In 1966, the Supreme Court in the case of Miranda v. Arizona attempted to create explicit warnings that would remind suspects of their constitutional rights before police interrogation - specifically, the rights under the 5th and 6th amendments to remain silent and to have an attorney during a criminal proceeding. These “Miranda rights” are now ubiquitous in popular culture, and anyone who has ever watched any of the myriad of crime/lawyer dramas has heard them recited. What has not been as clear is exactly when the police are required to recite the warnings. The uncertainty surrounding Miranda was on display most recently in the Supreme Court case Howes v. Fields.
The trigger for the Miranda warnings is that there are required before a “custodial interrogation” can begin. At first glance, it would seem clear that a prisoner in jail is in “custody”. However, in a 6-3 decision, the Court held in Howes v. Fields, that jailhouse questioning does not automatically require Miranda warnings. While already serving a jail sentence in a Michigan jail, the defendant in the case was removed from his cell and questioned by two armed sheriff’s deputies about another crime for 5 to 7 hours. The questioning began in the evening at some point between 7:00 and 9:00. Testimony during the trial claimed that during the questioning he stated he no longer wanted to talk but never explicitly asked to return to his cell. At no time was he read Miranda warnings.
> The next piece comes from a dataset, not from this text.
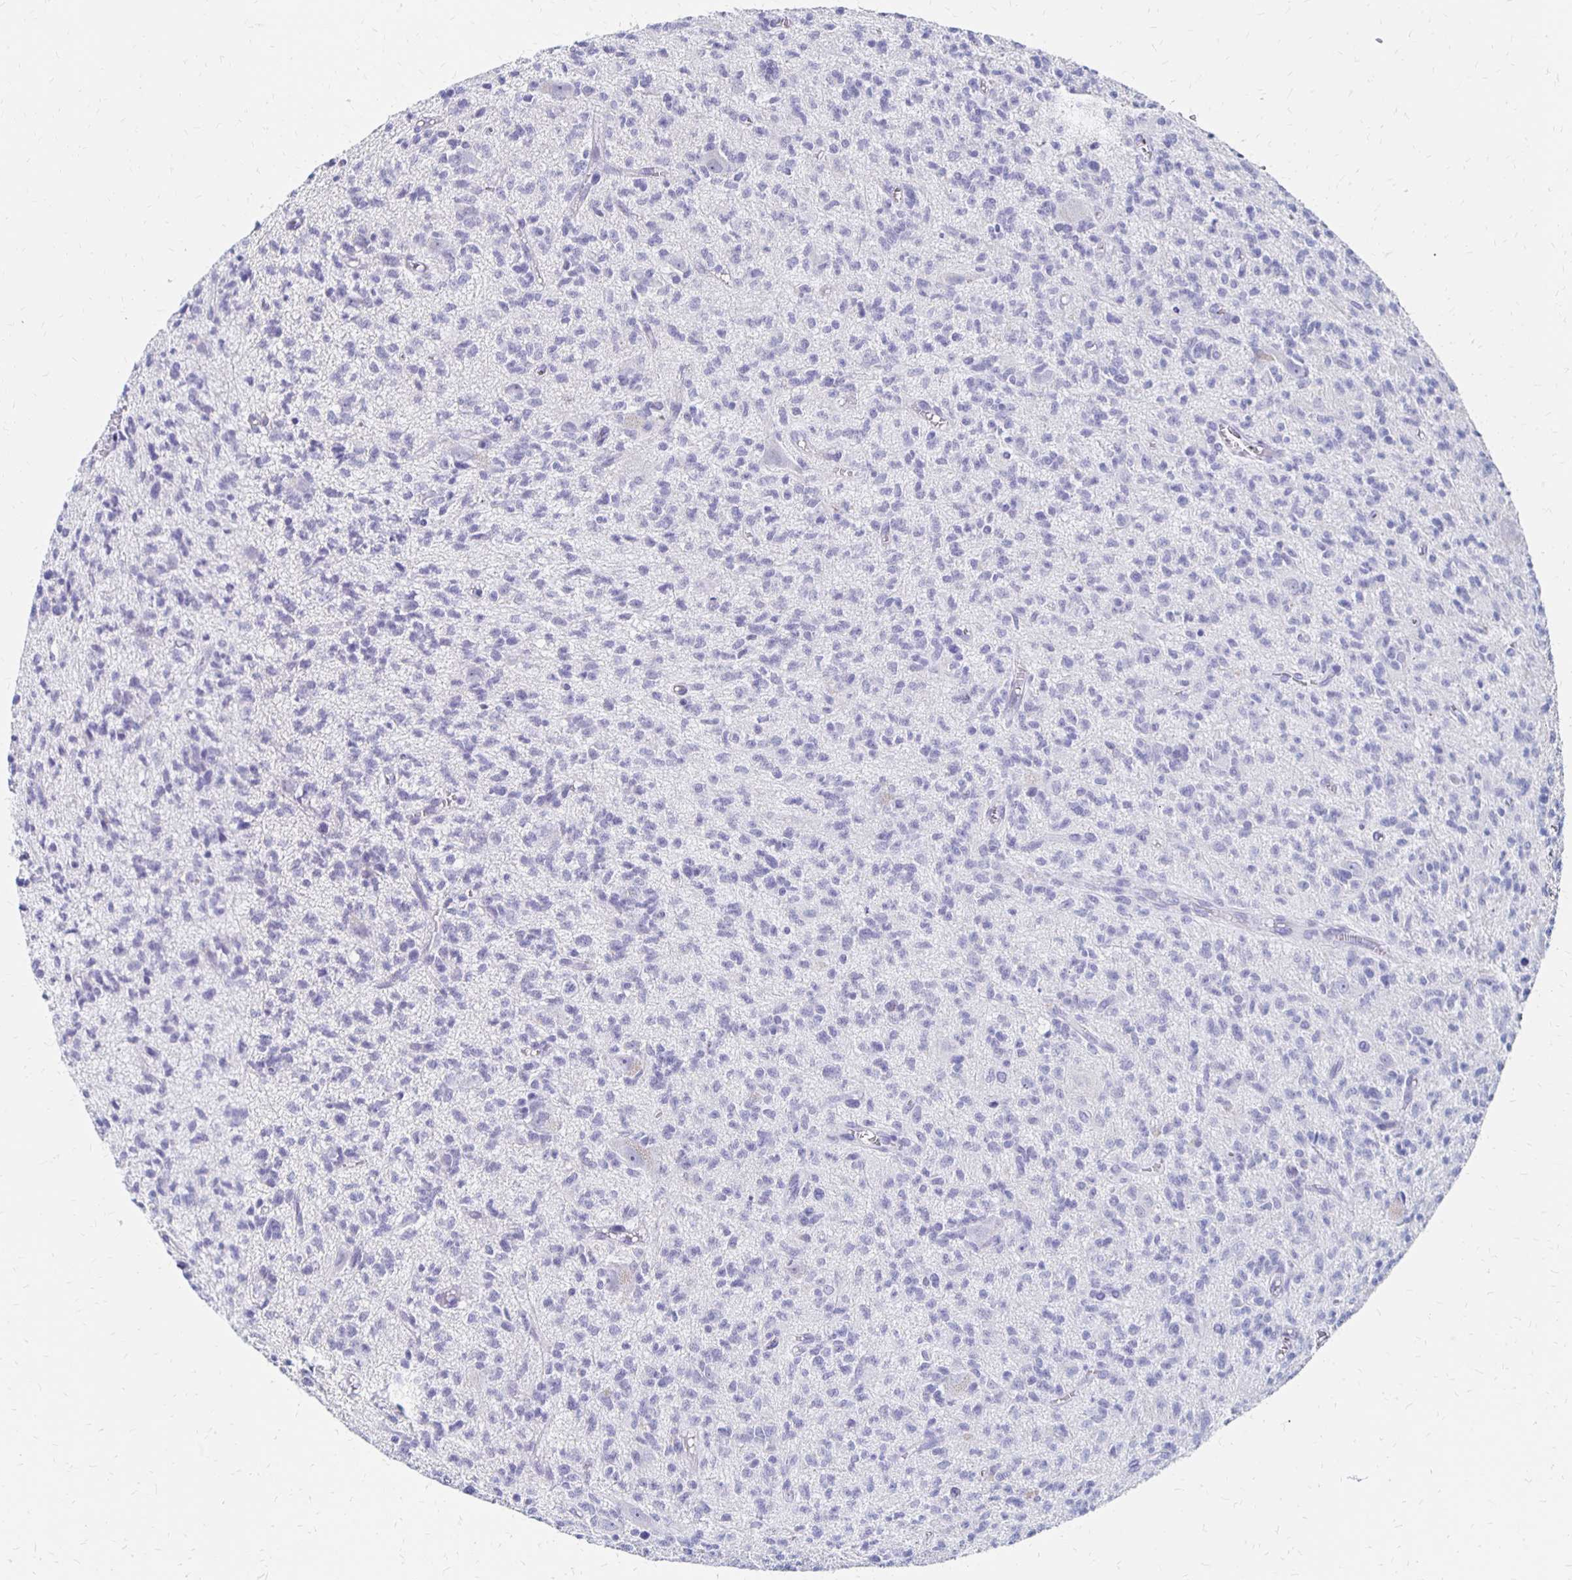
{"staining": {"intensity": "negative", "quantity": "none", "location": "none"}, "tissue": "glioma", "cell_type": "Tumor cells", "image_type": "cancer", "snomed": [{"axis": "morphology", "description": "Glioma, malignant, Low grade"}, {"axis": "topography", "description": "Brain"}], "caption": "A micrograph of malignant glioma (low-grade) stained for a protein exhibits no brown staining in tumor cells.", "gene": "SYT2", "patient": {"sex": "male", "age": 64}}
Despite these facts, the Court rejected a categorical rule that requires Miranda warnings be given to a suspect who is currently serving a jail sentence. Instead, they made clear that a determination of “custody” for Miranda purposes should include an inquiry into all of the circumstances. In Howes, the majority made much of the fact that the defendant was told multiple times that he could leave and return to his cell whenever he wanted. They also noted that he was offered food and water and was not restrained during the questioning.
The dissenting opinion argued that the inquiry should have focused on the overwhelming nature of the “police-dominated atmosphere”. In many ways such an approach harkens back to the original Miranda decision where the Court sought to clearly limit overreaching by the police who at times utilized brutal interrogation tactics. The dissent also is clearly concerned that the holding in the case could be read to limit the requirement of Miranda warnings for suspects in jail.
This decision will cause further anxiety amongst court observers who already fear that the Court is moving towards a repeal of Miranda. Whatever your opinion, it certainly is surprising to hear the Supreme Court rule that jail inmates are not in “custody”.